Studio album by Jenni Rivera
- Released: September 20, 2005
- Genre: Banda
- Length: 38:03
- Label: Fonovisa Records
- Producer: Pedro Rivera

Jenni Rivera chronology
| Simplemente... La Mejor (2004) | Parrandera, Rebelde y Atrevida (2005) | En Vivo Desde Hollywood (2006) |

Singles from Parrandera, Rebelde y Atrevida
- "Qué Me Vas a Dar" Released: 2005; "De Contrabando" Released: 2006; "No Vas a Creer" Released: 2006;

= Parrandera, Rebelde y Atrevida =

Parrandera, Rebelde y Atrevida (English: Party Girl, Rebel and Daring) is the seventh major label studio album by regional Mexican singer Jenni Rivera, released on September 20, 2005 by Fonovisa Records. The album was produced by Rivera's father, Pedro Rivera.
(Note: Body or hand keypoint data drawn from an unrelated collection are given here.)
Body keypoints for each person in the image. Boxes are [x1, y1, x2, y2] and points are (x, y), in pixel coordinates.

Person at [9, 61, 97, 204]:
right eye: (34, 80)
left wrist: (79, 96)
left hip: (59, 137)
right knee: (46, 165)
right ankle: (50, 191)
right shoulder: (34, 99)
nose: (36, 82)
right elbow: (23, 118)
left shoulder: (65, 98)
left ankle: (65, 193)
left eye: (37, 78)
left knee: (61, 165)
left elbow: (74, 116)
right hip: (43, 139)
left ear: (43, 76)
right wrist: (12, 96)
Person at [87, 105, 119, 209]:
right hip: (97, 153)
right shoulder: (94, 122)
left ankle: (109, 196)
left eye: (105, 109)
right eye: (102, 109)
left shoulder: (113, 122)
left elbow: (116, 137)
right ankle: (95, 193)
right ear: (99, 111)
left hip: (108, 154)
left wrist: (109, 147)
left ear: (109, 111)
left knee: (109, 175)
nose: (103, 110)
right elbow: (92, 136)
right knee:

Parrandera, Rebelde y Atrevida reached number ten on the Billboard Top Latin Albums Chart in the United States. It was certified double platinum in the United States and certified gold in Mexico. Alex Henderson of Allmusic gave the album a rating of 4 out of 5 and described Rivera as "...a delightfully ironic and unique figure in regional Mexican music."

Professional ratings
Review scores
| Source | Rating |
| Allmusic | Star |

== Track listing ==

| No. | Title | Writer(s) | Length |
|---|---|---|---|
| 1. | "Parrandera, Rebelde Y Atrevida" | Jenni Rivera | 02:55 |
| 2. | "Que Me Vas A Dar" | Alfonso Garcia, Ramon Ortega | 03:14 |
| 3. | "De Contrabando" | Joan Sebastian | 03:05 |
| 4. | "Brincos Dieras" |  | 03:19 |
| 5. | "La Mentada Contestada" | Jenni Rivera | 02:48 |
| 6. | "No Vas A Creer" | Vicente Fernández | 02:58 |
| 7. | "Imbécil" | Guadalupe Ramos | 03:24 |
| 8. | "No Me Pregunten Por Él" | Carlos Peña | 03:39 |
| 9. | "Jefa De Jefas" | Jenni Rivera | 02:59 |
| 10. | "Me Siento Libre" | Jenni Rivera | 02:22 |
| 11. | "Cuando Muere Una Dama" | Jenni Rivera | 04:05 |
| Total length: |  |  | 38:04 |

==Charts==

Weekly chart performance for Parrandera, Rebelde y Atrevida
| Chart (2005) | Peak position |
|---|---|
| US Heatseekers Albums (Billboard) | 17 |
| US Regional Mexican Albums (Billboard) | 10 |
| US Top Latin Albums (Billboard) | 2 |

2013 weekly chart performance for Parrandera, Rebelde y Atrevida
| Chart (2013) | Peak position |
|---|---|
| US Billboard 200 | 146 |

==Certifications==

| Region | Certification | Certified units/sales |
| Mexico (AMPROFON) | Gold | 50,000^{^} |
| United States (RIAA) | 2× Platinum (Latin) | 200,000^{^} |
^{^} Shipments figures based on certification alone.